In March of 2010, a judge reviewed the video tape of the arrest. The case was dismissed for lack of probable cause to stop, and evidence the tape provided, that Chris was not impaired.
Chris maintains a home in Malibu, California and is well known as a member of the group of celebrity home owners and friends called the Malibu Mob. Other members include John McGinley, John Cusack, Kelsey Grammer, actor Tony Danza, big-wave surfer Laird Hamilton, beach volleyball pro Gabrielle Reece, Justin Long, Ed O'Neill, Max Wright, Detroit area musician Kid Rock and tennis great John McEnroe.
Chris has two restaurant/bars in Dearborn (opened in 2003) and Detroit (opened in 2006), Michigan (Cheli's Chili Bar I and Cheli's Chili Bar II). In 2008, he opened a third location in Clinton Township, Michigan. Chris previously owned a Cheli's Chili Bar on West Madison in Chicago (near the United Center) but this closed after his move to the Red Wings.

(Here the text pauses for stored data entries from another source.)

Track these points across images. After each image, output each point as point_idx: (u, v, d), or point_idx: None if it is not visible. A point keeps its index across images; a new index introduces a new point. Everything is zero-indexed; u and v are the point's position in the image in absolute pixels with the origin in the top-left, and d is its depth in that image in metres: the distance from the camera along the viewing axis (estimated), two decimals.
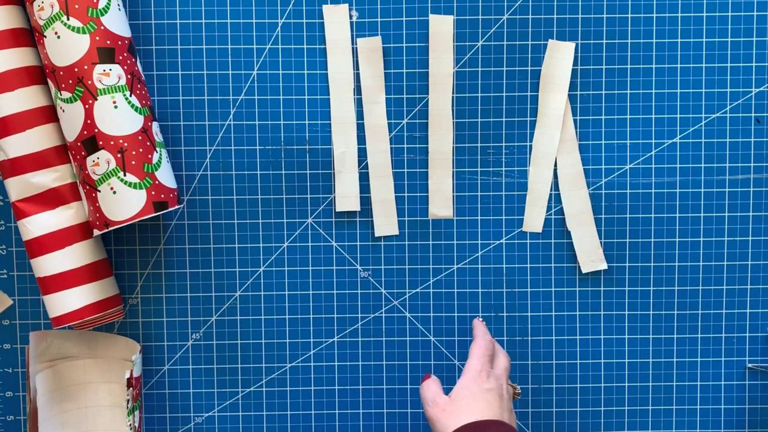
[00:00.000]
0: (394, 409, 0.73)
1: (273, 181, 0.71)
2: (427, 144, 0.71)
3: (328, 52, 0.70)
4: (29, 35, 0.66)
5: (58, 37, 0.62)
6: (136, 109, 0.64)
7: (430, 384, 0.64)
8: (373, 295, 0.72)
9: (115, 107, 0.63)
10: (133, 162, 0.63)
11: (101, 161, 0.63)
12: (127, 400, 0.67)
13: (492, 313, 0.72)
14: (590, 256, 0.72)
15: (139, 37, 0.70)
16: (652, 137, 0.71)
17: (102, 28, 0.63)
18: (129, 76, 0.64)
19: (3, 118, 0.65)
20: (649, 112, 0.71)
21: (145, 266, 0.72)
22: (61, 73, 0.63)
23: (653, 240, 0.72)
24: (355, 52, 0.70)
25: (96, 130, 0.63)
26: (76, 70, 0.63)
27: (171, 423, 0.73)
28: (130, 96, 0.64)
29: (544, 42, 0.70)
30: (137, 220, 0.63)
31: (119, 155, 0.63)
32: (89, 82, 0.63)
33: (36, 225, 0.66)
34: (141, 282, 0.72)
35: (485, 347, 0.64)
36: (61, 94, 0.64)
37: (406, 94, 0.71)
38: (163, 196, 0.65)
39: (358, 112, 0.71)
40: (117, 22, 0.64)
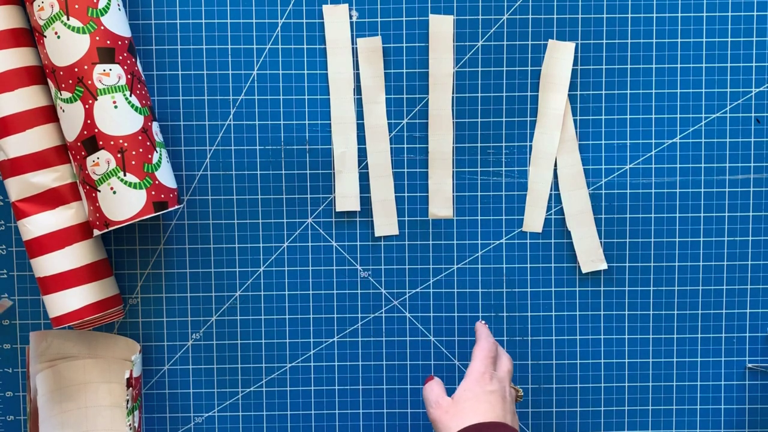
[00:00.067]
0: (394, 409, 0.73)
1: (273, 181, 0.71)
2: (427, 144, 0.71)
3: (328, 52, 0.70)
4: (29, 35, 0.66)
5: (58, 37, 0.62)
6: (136, 109, 0.64)
7: (433, 386, 0.64)
8: (373, 295, 0.72)
9: (115, 107, 0.63)
10: (133, 162, 0.63)
11: (101, 161, 0.63)
12: (127, 400, 0.67)
13: (492, 313, 0.72)
14: (590, 256, 0.72)
15: (139, 37, 0.70)
16: (652, 137, 0.71)
17: (102, 28, 0.63)
18: (129, 76, 0.64)
19: (3, 118, 0.65)
20: (649, 112, 0.71)
21: (145, 266, 0.72)
22: (61, 73, 0.63)
23: (653, 240, 0.72)
24: (355, 52, 0.70)
25: (96, 130, 0.63)
26: (76, 70, 0.63)
27: (171, 423, 0.73)
28: (130, 96, 0.64)
29: (544, 42, 0.70)
30: (137, 220, 0.63)
31: (119, 155, 0.63)
32: (89, 82, 0.63)
33: (36, 225, 0.66)
34: (141, 282, 0.72)
35: (488, 349, 0.64)
36: (61, 94, 0.64)
37: (406, 94, 0.71)
38: (163, 196, 0.65)
39: (358, 112, 0.71)
40: (117, 22, 0.64)
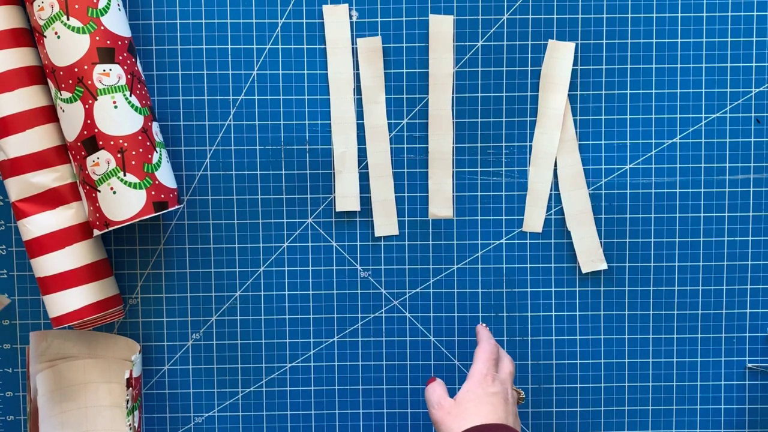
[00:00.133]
0: (394, 409, 0.73)
1: (273, 181, 0.71)
2: (427, 144, 0.71)
3: (328, 52, 0.70)
4: (29, 35, 0.66)
5: (58, 37, 0.62)
6: (136, 109, 0.64)
7: (435, 387, 0.64)
8: (373, 295, 0.72)
9: (115, 107, 0.63)
10: (133, 162, 0.63)
11: (101, 161, 0.63)
12: (127, 400, 0.67)
13: (492, 313, 0.72)
14: (590, 256, 0.72)
15: (139, 37, 0.70)
16: (652, 137, 0.71)
17: (102, 28, 0.63)
18: (129, 76, 0.64)
19: (3, 118, 0.65)
20: (649, 112, 0.71)
21: (145, 266, 0.72)
22: (61, 73, 0.63)
23: (653, 240, 0.72)
24: (355, 52, 0.70)
25: (96, 130, 0.63)
26: (76, 70, 0.63)
27: (171, 423, 0.73)
28: (130, 96, 0.64)
29: (544, 42, 0.70)
30: (137, 220, 0.63)
31: (119, 155, 0.63)
32: (89, 82, 0.63)
33: (36, 225, 0.66)
34: (141, 282, 0.72)
35: (490, 351, 0.64)
36: (61, 94, 0.64)
37: (406, 94, 0.71)
38: (163, 196, 0.65)
39: (358, 112, 0.71)
40: (117, 22, 0.64)
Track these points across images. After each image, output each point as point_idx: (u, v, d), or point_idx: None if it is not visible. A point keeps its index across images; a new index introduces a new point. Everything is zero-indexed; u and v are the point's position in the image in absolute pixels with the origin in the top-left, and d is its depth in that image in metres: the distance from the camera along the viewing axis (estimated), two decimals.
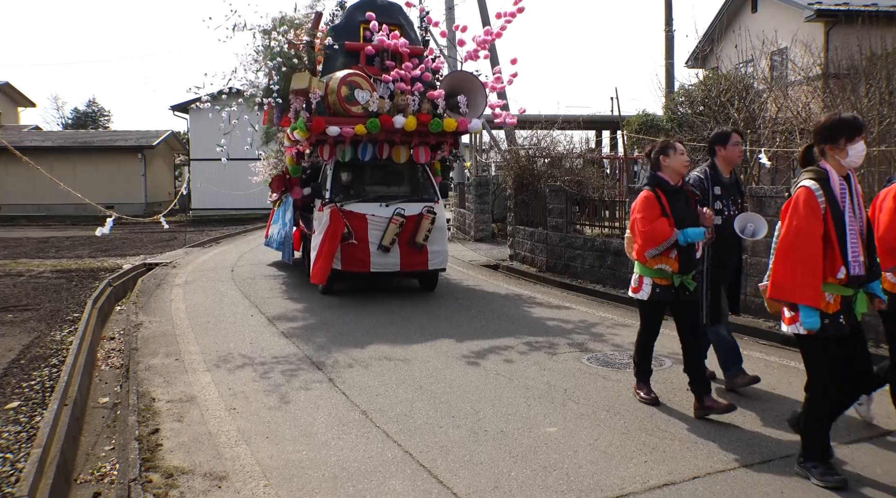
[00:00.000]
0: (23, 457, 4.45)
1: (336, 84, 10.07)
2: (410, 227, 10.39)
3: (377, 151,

On January 2, 2007, two employees of Cheli's in Detroit were fatally stabbed. Megan Soroka (49 years old) was a manager at the restaurant and Mark Barnard (52 years old) was a chef. Police arrested Justin Blackshere (17 years old) who allegedly confessed to the crime. He was a busboy at the restaurant and was fired in November of 2006.
Blackshere's pregnant girlfriend had also been fired from her job as a dishwasher. Blackshere was found guilty of murder in the first degree on August 22, 2007. He was sentenced to life in prison without parole on September 7, 2007.
Chris took a leave of absence from the Detroit Red Wings to help the families of his murdered employees. He said, "I'll come back when I feel ready and the families feel ready. I'm just going to try to get through this day by day with everybody." On January 9, 2007, the Red Wings announced that Chris would be playing that night.